Home » Dodd introduces Volunteer Responder Incentive Protection Reauthorization Act of 2010

Dodd introduces Volunteer Responder Incentive Protection Reauthorization Act of 2010

Northwest Corner residents benefit from emergency services provided by dedicated and highly trained volunteers. Having all-volunteer fire and ambulance squads saves towns enormous amounts of money — and provides an added benefit: Area residents say it’s comforting in an emergency to see a familiar face.

But ever-increasing demands on the time of the volunteers and increasingly extensive certification requirements are making it difficult for many volunteers to make the commitment.

The situation reached a critical stage here around the mid-1990s. Towns began looking at the cost of paid emergency services, and quickly decided to instead offer tax breaks, pension plans and other means of recruiting, retaining and rewarding  volunteers.

However, in 2002, the Internal Revenue Service threw a spanner in the works by taxing all volunteer incentive benefits as earnings.

In 2007, U.S. Sen. Chris Dodd (D-Conn.) and Sen. Susan Collins (R-Maine) introduced the Volunteer Responder Incentive Protection Act (SS1466). It included the Mortgage Forgiveness Debt Relief Act of 2007 and excluded from taxation property tax abatements and up to $360 per year in other compensation.

Both bills expire at the end of this year.

Under new legislation introduced late last week by Dodd and Collins (called the Volunteer Responder Incentive Protection Reauthorization Act of 2010), property tax abatements and up to $600 per year in volunteer personnel compensation would be exempt from federal taxation for an additional three years.
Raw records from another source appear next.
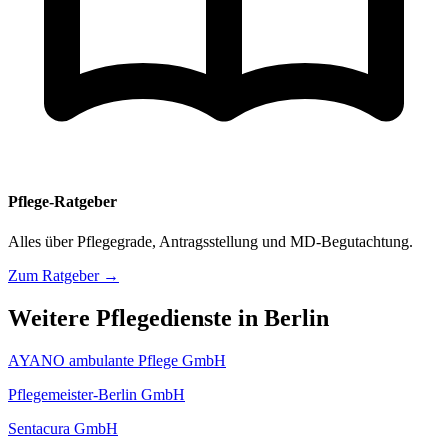
Pflege-Ratgeber
Alles über Pflegegrade, Antragsstellung und MD-Begutachtung.
Zum Ratgeber →
Weitere Pflegedienste in Berlin
AYANO ambulante Pflege GmbH
Pflegemeister-Berlin GmbH
Sentacura GmbH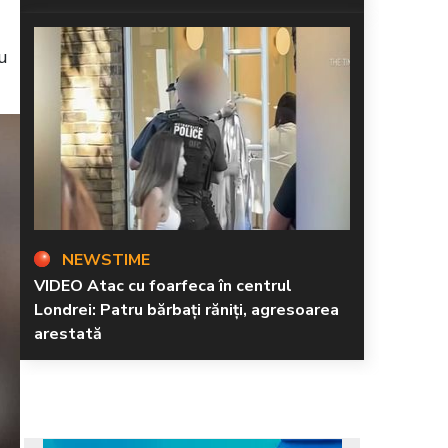
ru
NEWSTIME
VIDEO Atac cu foarfeca în centrul
Londrei: Patru bărbați răniți, agresoarea
arestată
“Volunteer firefighters and first responders often balance full-time careers and family obligations with service to their communities,” Dodd said in a news release. “Requiring these brave and selfless volunteers to pay taxes on the benefits they receive creates a disincentive for them to serve. This legislation will help maintain strong and well-staffed first responder departments in the face of local and state budget cuts that have forced many to reduce their numbers.”